La stampa locale ha dato oggi rilievo alla trattativa sindacale in corso riguardo alla Retel (che prima si chiamava BIME), l’azienda di Castellare recentemente inglobata dall’Elettrica Spa di Empoli e che si occupa di distribuzione di materiale elettrico civile e industriale.

Un’azienda che da Pescia si è espansa in tante zone della Toscana, tra cui Pistoia, Calenzano, Lucca, Cecina, Massa, Aulla e Portoferraio.

L’azienda ha chiesto in queste settimane la mobilità per 15 dipendenti (nella sede di Pescia ce ne sono 25). 

Sono in corso le trattative dei sindacati con l’azienda, per percorrere tutte le strade, da quella della riduzione dell’orario di lavoro agli ammortizzatori sociali, al fine di ridurre al minimo l’impatto sull’occupazione.

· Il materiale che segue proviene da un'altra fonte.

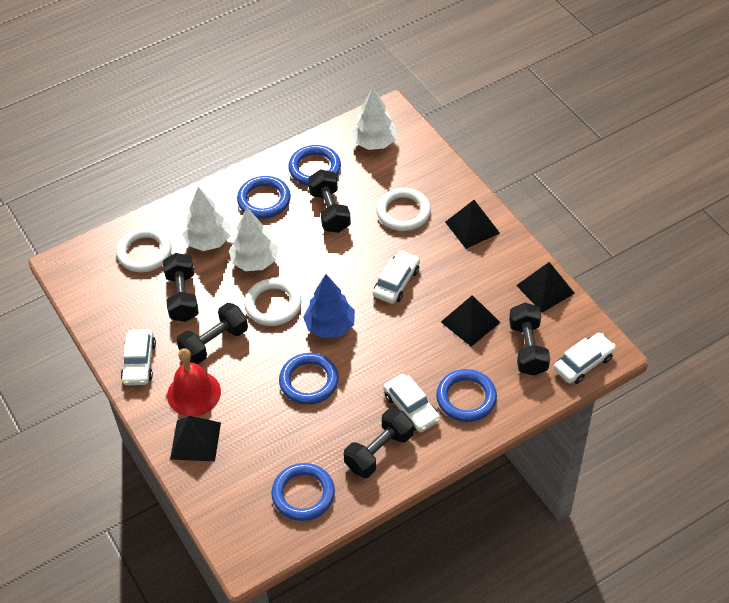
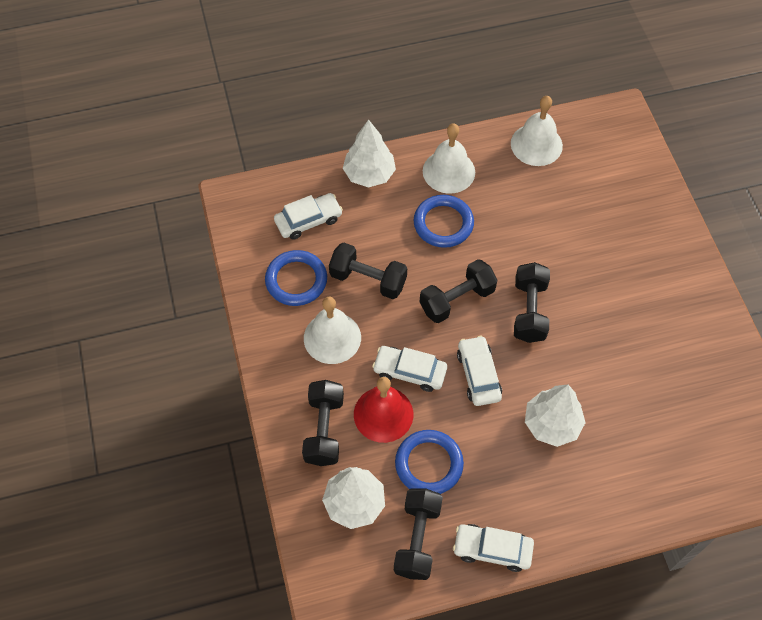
black pyramid: [170,416,221,461] [441,295,501,347] [445,200,500,249] [516,262,575,313] = 4 -> none = 0
blue ring: [237,176,291,219] [271,463,335,521] [279,353,339,405] [288,145,341,186] [436,369,497,422] = 5 -> [265,250,327,306] [395,430,464,494] [414,195,474,248] = 3
blue tree: [303,274,355,339] = 1 -> none = 0
white bell: none = 0 -> [304,297,361,364] [423,123,475,194] [511,96,563,166] = 3
white ring: [116,227,172,272] [244,278,302,326] [377,188,431,231] = 3 -> none = 0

Il caso della Retel si aggiunge a quello di Delta Serre, sempre un’azienda pesciatina in cui diversi lavoratori si trovano di fronte ai medesimi problemi.

Ai lavoratori della Retel e della Delta Serre va la mia più sincera solidarietà e vicinanza.

Voglio fare, con l’occasione, un’altra riflessione. Gli effetti della crisi economica che sta avvolgendo il Paese, purtroppo, si riverberano anche nella nostra realtà locale. 

Il Comune di Pescia, insieme alle parti sociali, ha aumentato di 80.000 euro il fondo per rispondere alle situazioni di svantaggio sociale, dando la priorità alle situazioni di svantaggio conseguenti ai casi di licenziamento, di  scadenza di un precedente contratto di lavoro a termine, non rinnovato e di cessazione dell’attività per lavoratori dipendenti.

Il bilancio 2009 però è stato bocciato da cinque consiglieri e quindi, per questo, il fondo non è al momento operativo.

Anche la Provincia ha varato dei provvedimenti anti crisi. La Regione ha approvato un contributo di 1650 euro per tutti coloro che, senza altre misure di protezione sociale (ad esempio i precari!), perdono il lavoro.

E il Governo? La politica economica non spetta certo agli enti locali od alle Regioni ma credo sia un dovere, in questo momento, per ogni istituzione pubblica, fare tutto quanto è nelle proprie possibilità per rispondere a queste situazioni.

Oltre alla solita demagogia, è il momento per la destra di varare adesso misure concrete per rispondere all’attuale momento economico e per tutelare soprattutto chi, come i precari, si trova a subire la beffa di essere licenziati e di non avere neanche veri strumenti di aiuto e di tutela.